Object-oriented (OO) programming is one of the most important approaches to writing programs, and it is an approach that has been well supported by Perl for quite a while. Other OO languages of interest include Java, C++, and Smalltalk. Many Perl modules are written in an OO style, and their proper use requires some fundamental understanding of the OO approach. Luckily, the key concepts are fairly simple.
Perl easily supports both declarative and OO programming. (Perl was originally a declarative language only; the OO style was added fairly early on.) Declarative programming is characterized by code that declares variables and subroutines, conditional tests, if-else branches, and loops, and various arithmetic, logical, and string operators. It is up to you to manage the definition and use of the variables and subroutines so that they interact in appropriate ways. (You'll see shortly how object-oriented programming imposes additional constraints that help you create well-behaved programs.) Many declarative programming languages are well established, including Perl and such stalwarts as C, FORTRAN, and BASIC, to name just a few. By this point, assuming you have some experience programming in Perl, you should be fairly comfortable with the declarative style.
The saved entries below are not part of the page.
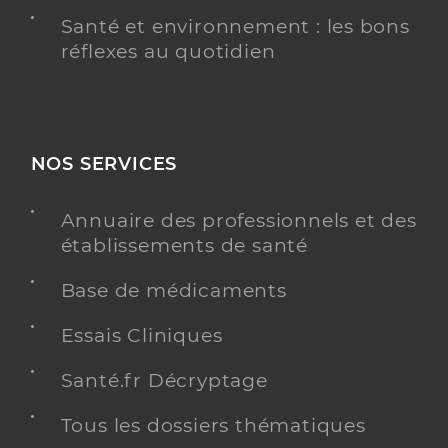
Santé et environnement : les bons
réflexes au quotidien
NOS SERVICES
Annuaire des professionnels et des
établissements de santé
Base de médicaments
Essais Cliniques
Santé.fr Décryptage
Tous les dossiers thématiques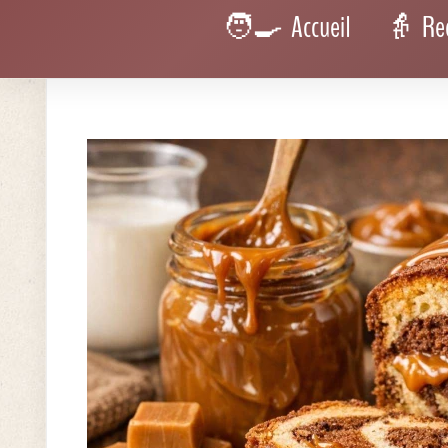
Dulce de leche
150 g
Extrait de vanille
1 c. à café
La magie opère grâce à un
dulce de leche onctueux
, réalis
métamorphose. Pour les plus pressés, un pot du commerce f
raconte une histoire. L'extrait de vanille relèvera en douceu
À ne pas rater également
Gâ
Rece
choc
pour
grand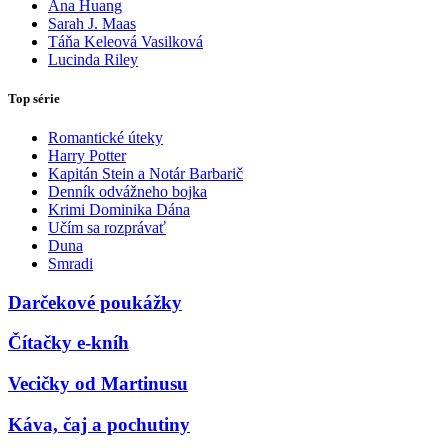
Ana Huang
Sarah J. Maas
Táňa Keleová Vasilková
Lucinda Riley
Top série
Romantické úteky
Harry Potter
Kapitán Stein a Notár Barbarič
Denník odvážneho bojka
Krimi Dominika Dána
Učím sa rozprávať
Duna
Smradi
Darčekové poukážky
Čítačky e-kníh
Vecičky od Martinusu
Káva, čaj a pochutiny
The first part of this chapter is an overview of OO programming and how OO Perl modules are used. If you're a beginning Perl programmer, you'll find them easy to use because they rarely require you to know how to write OO Perl code. Depending on your needs and goals, this might be all the information you'll require from this chapter.
As a more advanced programmer, you'll sometimes need to write your own OO bioinformatics software. If you're such a programmer, the second part of this chapter will be of greatest interest to you. However, because the material is developed incrementally, you will most likely want to read the chapter in order from beginning to end.
Perl makes clever and simple use of existing mechanisms to support OO programming. Perl packages and modules are used to define OO classes, Perl references define OO objects, and Perl subroutines define OO methods. The definitions of these terms will become clear as you read the chapter, but in brief, OO software is organized into classes that contain data called objects. Subroutines called methods operate on the objects.
Over the course of this chapter, I'll develop a small example object module, Gene.pm, to demonstrate the essentials of OO Perl. Gene.pm is developed in four stages so you can learn the OO style gradually. The final code for Gene.pm serves as a template from which you can begin developing your own OO software.